With that one juxtaposition, McNally manages to belittle the horrible suffering of Christ on the cross by equating it with 1950s-style parochial school punishment, and the role of women in the church by suggesting that they are the true oppressors rather than being another group that has been sinned against by the church fathers. (At least gay men can stay in the closet and be ordained. No woman can ever “pass” into the halls of ecclesiastical power.) The inherent offensiveness of this image trumps a line from earlier in the show: as the disciples/actors begin gathering up the props for their passion play, one of them walks across the stage with a rubber fish and says (I wish I were making this up), “A fish. Pee yew!”

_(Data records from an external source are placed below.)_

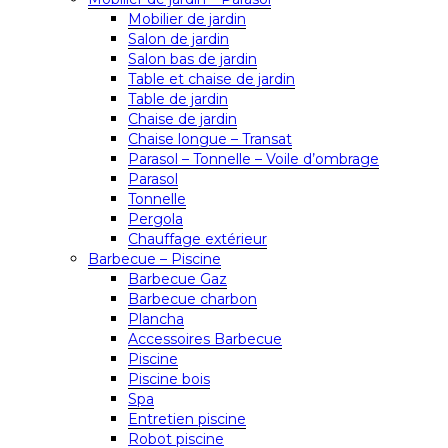
Mobilier de jardin
Salon de jardin
Salon bas de jardin
Table et chaise de jardin
Table de jardin
Chaise de jardin
Chaise longue – Transat
Parasol – Tonnelle – Voile d’ombrage
Parasol
Tonnelle
Pergola
Chauffage extérieur
Barbecue – Piscine
Barbecue Gaz
Barbecue charbon
Plancha
Accessoires Barbecue
Piscine
Piscine bois
Spa
Entretien piscine
Robot piscine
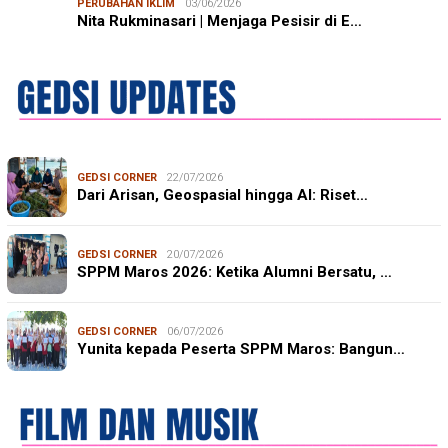
PERUBAHAN IKLIM
03/06/2026
Nita Rukminasari | Menjaga Pesisir di E…
GEDSI CORNER
22/07/2026
Dari Arisan, Geospasial hingga AI: Riset…
GEDSI CORNER
20/07/2026
SPPM Maros 2026: Ketika Alumni Bersatu, …
GEDSI CORNER
06/07/2026
Yunita kepada Peserta SPPM Maros: Bangun…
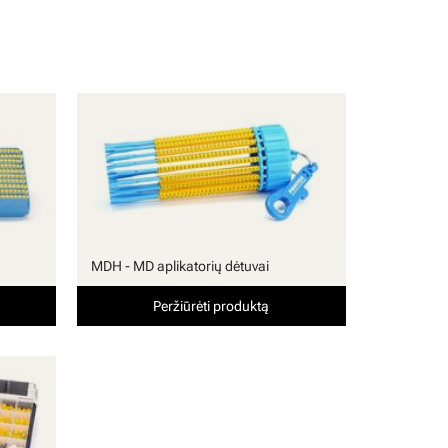
MDH - MD aplikatorių dėtuvai
Peržiūrėti produktą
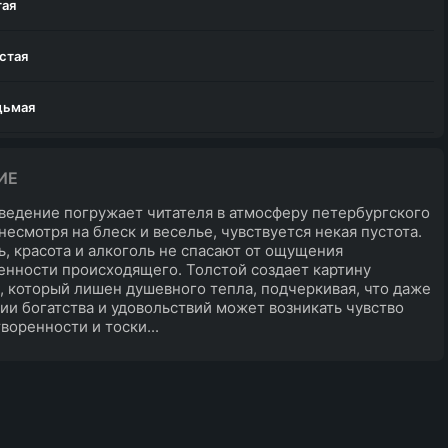
тая
стая
дьмая
ИЕ
ведение погружает читателя в атмосферу петербургского
 несмотря на блеск и веселье, чувствуется некая пустота.
, красота и алкоголь не спасают от ощущения
нности происходящего. Толстой создает картину
, который лишен душевного тепла, подчеркивая, что даже
ии богатства и удовольствий может возникать чувство
воренности и тоски...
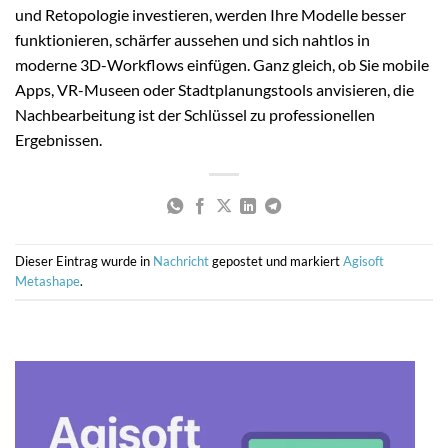
und Retopologie investieren, werden Ihre Modelle besser
funktionieren, schärfer aussehen und sich nahtlos in
moderne 3D-Workflows einfügen. Ganz gleich, ob Sie mobile
Apps, VR-Museen oder Stadtplanungstools anvisieren, die
Nachbearbeitung ist der Schlüssel zu professionellen
Ergebnissen.
Dieser Eintrag wurde in
Nachricht
gepostet und markiert
Agisoft
Metashape
.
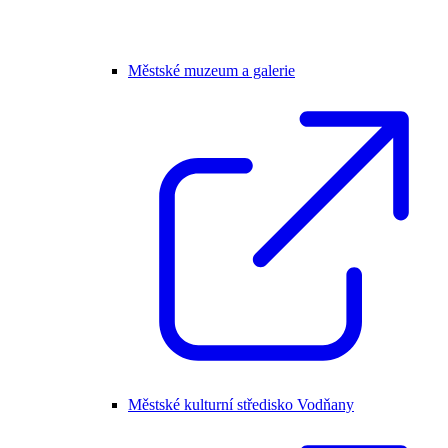
Městské muzeum a galerie
Městské kulturní středisko Vodňany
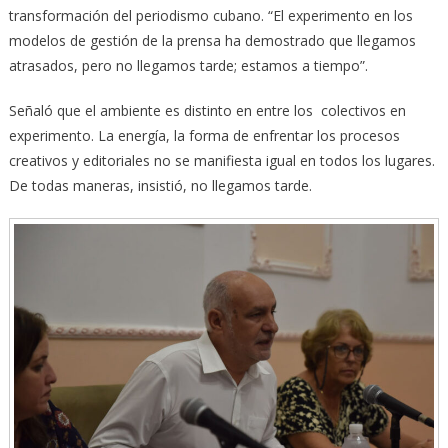
transformación del periodismo cubano. “El experimento en los
modelos de gestión de la prensa ha demostrado que llegamos
atrasados, pero no llegamos tarde; estamos a tiempo”.
Señaló que el ambiente es distinto en entre los colectivos en
experimento. La energía, la forma de enfrentar los procesos
creativos y editoriales no se manifiesta igual en todos los lugares.
De todas maneras, insistió, no llegamos tarde.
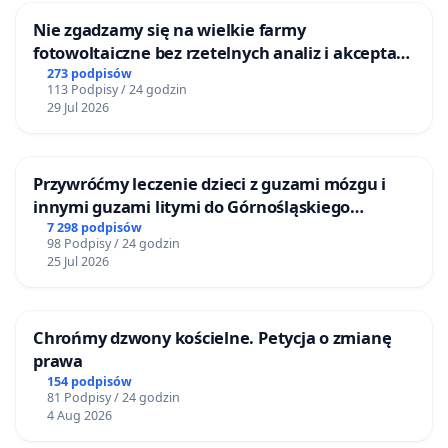
Nie zgadzamy się na wielkie farmy
fotowoltaiczne bez rzetelnych analiz i akceptacji
mieszkańców
273 podpisów
113 Podpisy / 24 godzin
29 Jul 2026
Przywróćmy leczenie dzieci z guzami mózgu i
innymi guzami litymi do Górnośląskiego
Centrum Zdrowia Dziecka w Katowicach
7 298 podpisów
98 Podpisy / 24 godzin
25 Jul 2026
Chrońmy dzwony kościelne. Petycja o zmianę
prawa
154 podpisów
81 Podpisy / 24 godzin
4 Aug 2026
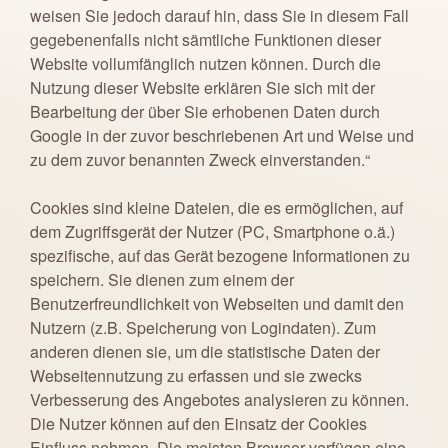
weisen Sie jedoch darauf hin, dass Sie in diesem Fall
gegebenenfalls nicht sämtliche Funktionen dieser
Website vollumfänglich nutzen können. Durch die
Nutzung dieser Website erklären Sie sich mit der
Bearbeitung der über Sie erhobenen Daten durch
Google in der zuvor beschriebenen Art und Weise und
zu dem zuvor benannten Zweck einverstanden.“
Cookies sind kleine Dateien, die es ermöglichen, auf
dem Zugriffsgerät der Nutzer (PC, Smartphone o.ä.)
spezifische, auf das Gerät bezogene Informationen zu
speichern. Sie dienen zum einem der
Benutzerfreundlichkeit von Webseiten und damit den
Nutzern (z.B. Speicherung von Logindaten). Zum
anderen dienen sie, um die statistische Daten der
Webseitennutzung zu erfassen und sie zwecks
Verbesserung des Angebotes analysieren zu können.
Die Nutzer können auf den Einsatz der Cookies
Einfluss nehmen. Die meisten Browser verfügen eine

Earlier reviewers were right to point out the warm and fuzzy quality of Joshua’s relationship with his disciples. As written by McNally and played by Randy Goetz, Joshua is clean-cut and self-effacing rather than the oversexed queen the protesters seemed to fear. There is no nudity here. The actors are sitting onstage chatting as the audience files in. They strip down to their underwear, are called by their real names to be baptized as their characters (the disciples have jobs that run the gamut from lawyer to teacher to hustler), and then don identical khakis and white shirts (the gospel according to Gap) in order to begin the story. We see very little simulated onstage sex–the disciples have, we learn at the Last Supper, all “lain” with Joshua, but the relationships depicted are more like the cuddling of puppies than an orgiastic frenzy. The sole exception is Joshua’s relationship with the treacherous Judas (Patrick Rybarczyk). In another departure from the New Testament, it’s not John that Joshua loves best. He goes for the bad boy and it costs him his life.
Given the thinness of the material, the 13 cast members do their best to keep this two-hour, intermissionless sermon-as-story on track. Goetz manages to deliver Joshua’s homilies without self-dramatizing (though I wondered why he’s the only one in his titular hometown who doesn’t have a twang). Rus Rainear as Thaddeus (“I’m a hairdresser. Does anyone have a problem with that?”) is a sly charmer who avoids the screamer stereotypes built into the part. Michael Pacas as Bartholomew, a doctor torn between his love of Joshua and his skepticism about the latter’s healing powers, adds an air of stolid sternness to the gambolings of the disciples. (Their adventures seem like one long circuit party minus the bare-backing, and with time out for the occasional miracle.)
Rader keeps the action moving briskly, and Tom Bursch’s set and Eric Appleton’s lighting are clean and simple. As the action unfolds, the disciples attach pieces of canvas to the scrim at the rear of the playing area, and by play’s end these form the stark image of a hand pierced by a spike.
McNally’s original detractors missed the point of this play entirely. His Joshua’s message isn’t threatening to the established order. It’s “All men are divine.” Especially all gay white men, the men most like McNally himself. All women are either invisible or insipid. We’ll have to wait for someone else to come up with a really radical reinvention of the New Testament. Paging Mary Daly.